The trade dispute between China and the United States continues to make headlines, with China retaliating with new tariffs. The tensions result in part from concerns over unfair trade practices and theft of U.S. intellectual property.
I. Rafael Reif, president of MIT, believes these concerns should be addressed through expert, decisive action. “But it would be a mistake to think that an aggressive defense alone will somehow prevent China’s technological success—or ensure America’s own,” he writes in The New York Times.
He adds that China is not an also ran that mainly copies others’ ideas. “The country is advancing aggressively to assert technological supremacy in critical fields of science and technology,” he says.

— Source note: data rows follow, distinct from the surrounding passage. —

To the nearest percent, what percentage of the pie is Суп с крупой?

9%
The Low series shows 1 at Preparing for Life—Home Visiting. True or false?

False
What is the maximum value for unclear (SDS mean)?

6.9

He cites several examples:
- China’s Alibaba is battling Google for quantum supremacy.
- China’s Huawei leads in 5G, spending two-and-a-half times as much on R&D as Nokia and Ericsson.

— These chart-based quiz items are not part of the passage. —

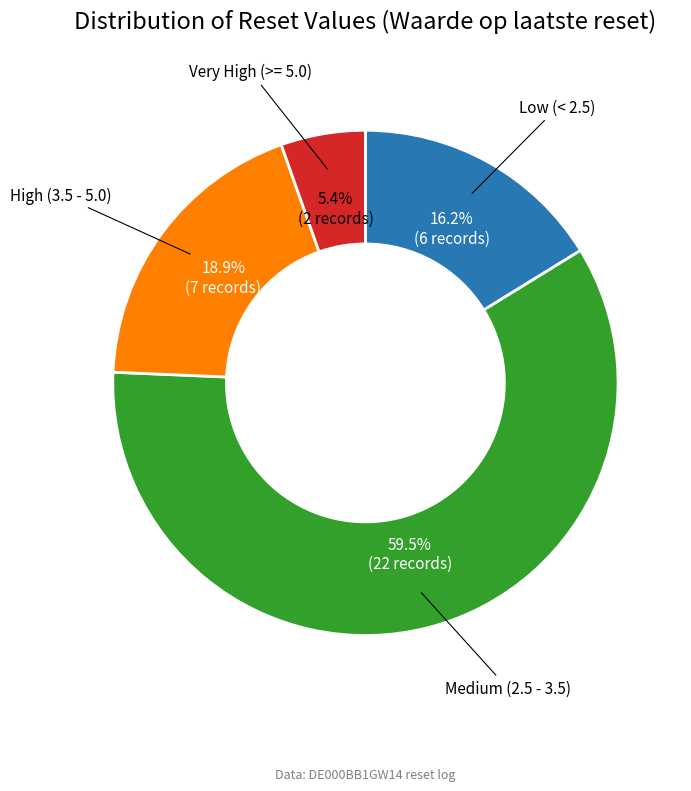

How many slices are in this pie chart?

4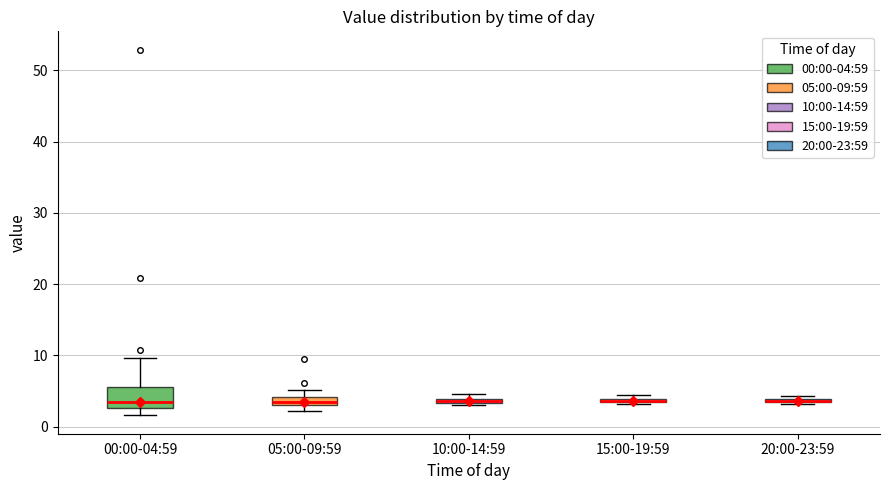

Where is the lower edge of the box for 15:00-19:59 on the y-axis? The values are not printed on the chart, so give them approximately, as read against the axis.

3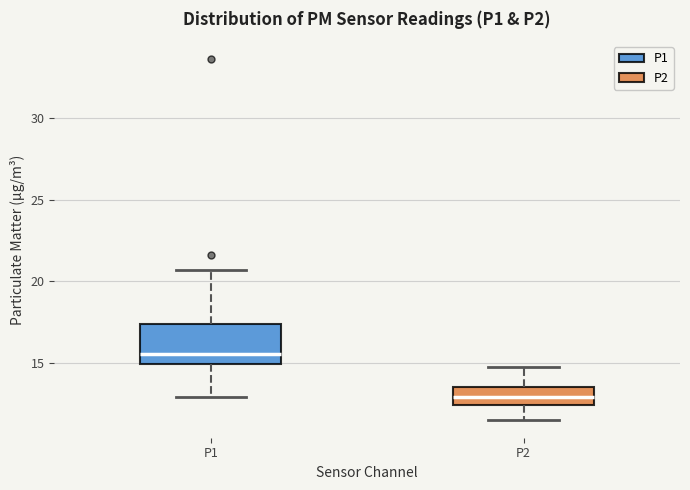

Reading left to right, transcribe this box plot: for each box, give where its median line is, the range the box spans, and where its two whiskers end, as read against the y-axis. The values are not printed on the chart, so give them approximately, as read against the axis.

P1: median 15.5, box 15.0 to 17.5, whiskers 13.0 to 20.5
P2: median 13.0, box 12.5 to 13.5, whiskers 11.5 to 15.0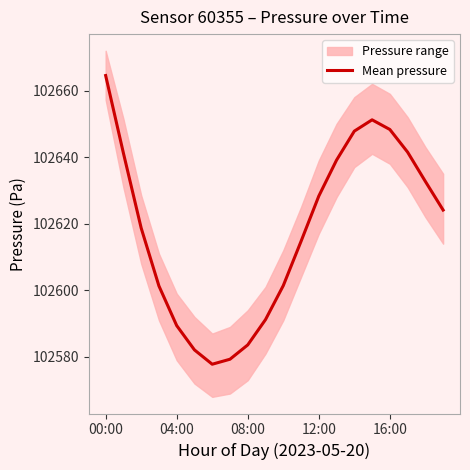

How many interior local peaks (higher than both neighbors) does the data have?

1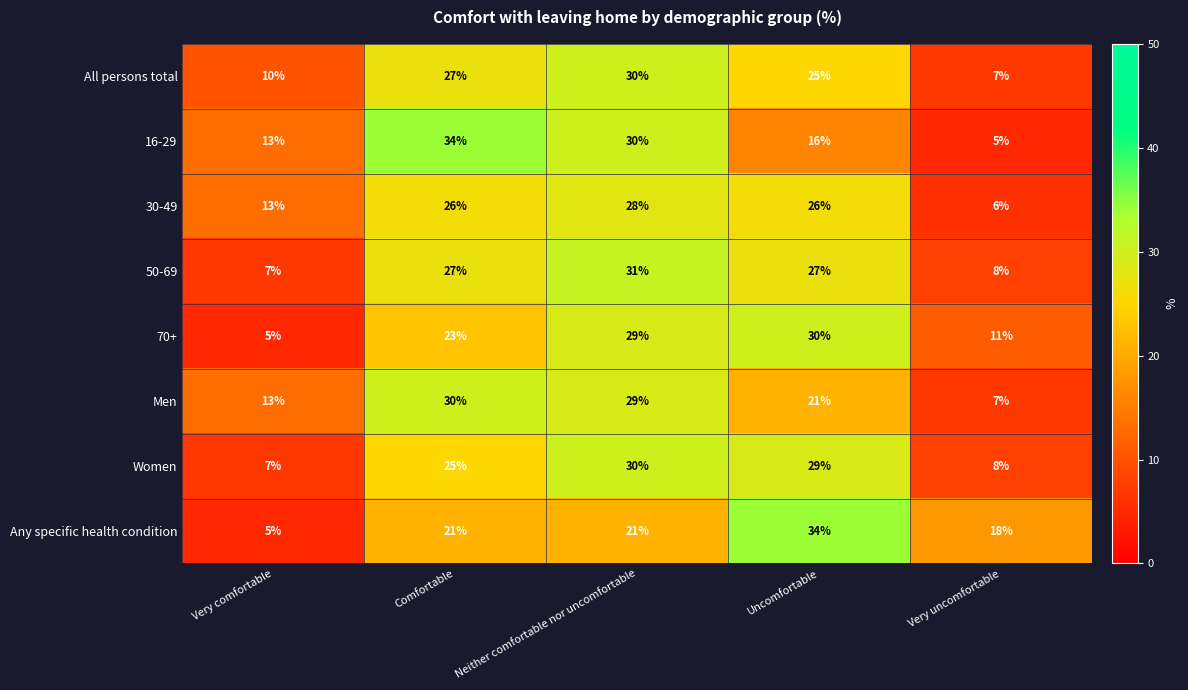

What is the sum of all 30-49 values?

99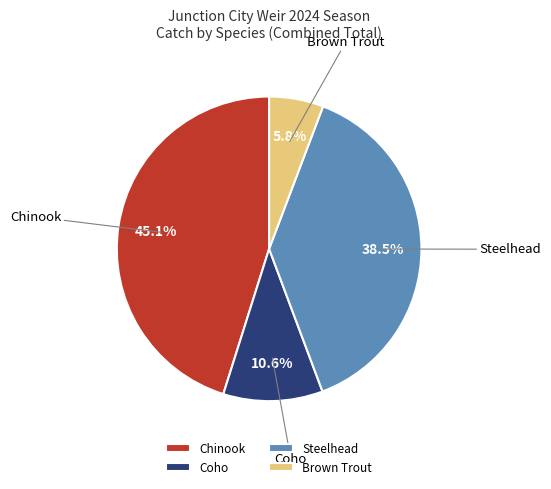

Count the number of slices in the pie.

4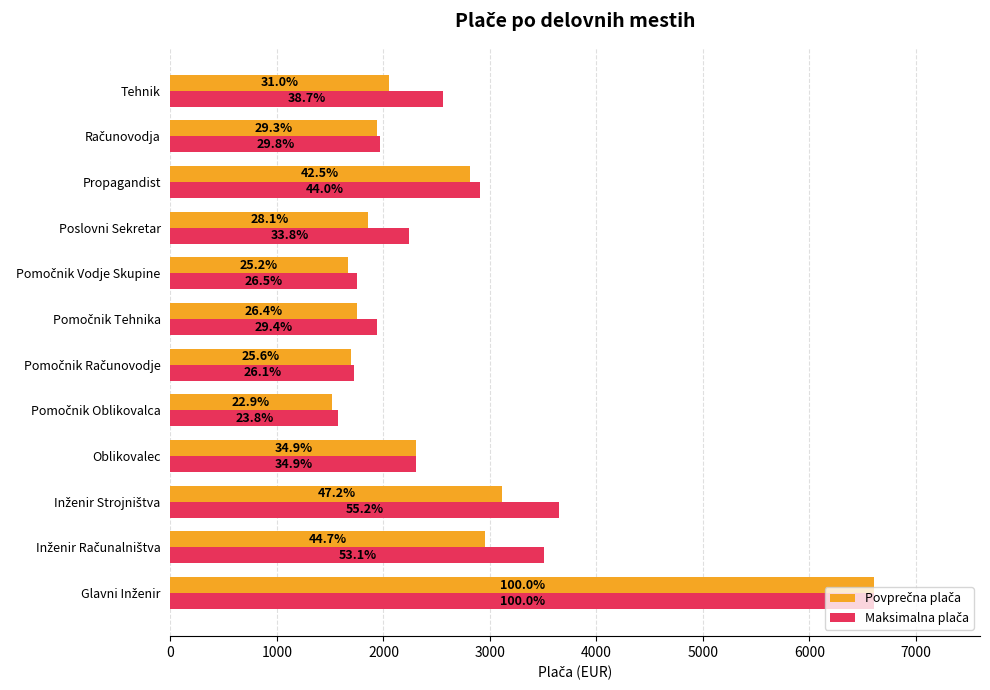

Does the chart contain any negative values?

No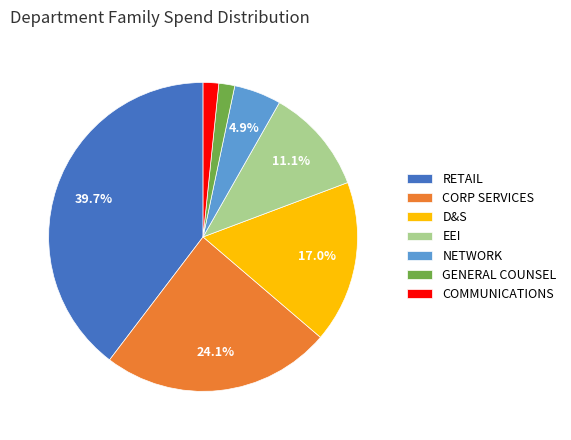

To the nearest percent, what percentage of the pie is RETAIL?

40%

- The Chinese-designed and -built Fuxing bullet train is the world’s fastest in regular operation.
- China is moving forward with its Made in China 2025 strategy to become a world leader in manufacturing.

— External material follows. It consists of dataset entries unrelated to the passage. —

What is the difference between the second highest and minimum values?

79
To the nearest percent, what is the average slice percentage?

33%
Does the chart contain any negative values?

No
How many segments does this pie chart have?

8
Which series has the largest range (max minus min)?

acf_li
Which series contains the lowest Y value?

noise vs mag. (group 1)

Reif adds that China is a leader in mobile payment and facial and spoken-language recognition and is making bold investments in biotechnology and space.
“In short,” he writes, “stopping intellectual property theft and unfair trade practices—even if fully effective—would not allow the United States to relax back into a position of unquestioned innovation leadership.”
Reif recommends a stable, targeted multiyear funding strategy for AI; university-government partnerships as mechanisms to promote early-stage research; and initiatives to develop home-grown talent and welcome talent from abroad.
“As a nation, the United States needs to change its focus from merely reacting to China’s actions to building a farsighted national strategy for sustaining American leadership in science and innovation,” he writes. “If all we do in response to China’s ambition is to try to double-lock all our doors, I believe we will lock ourselves into mediocrity.”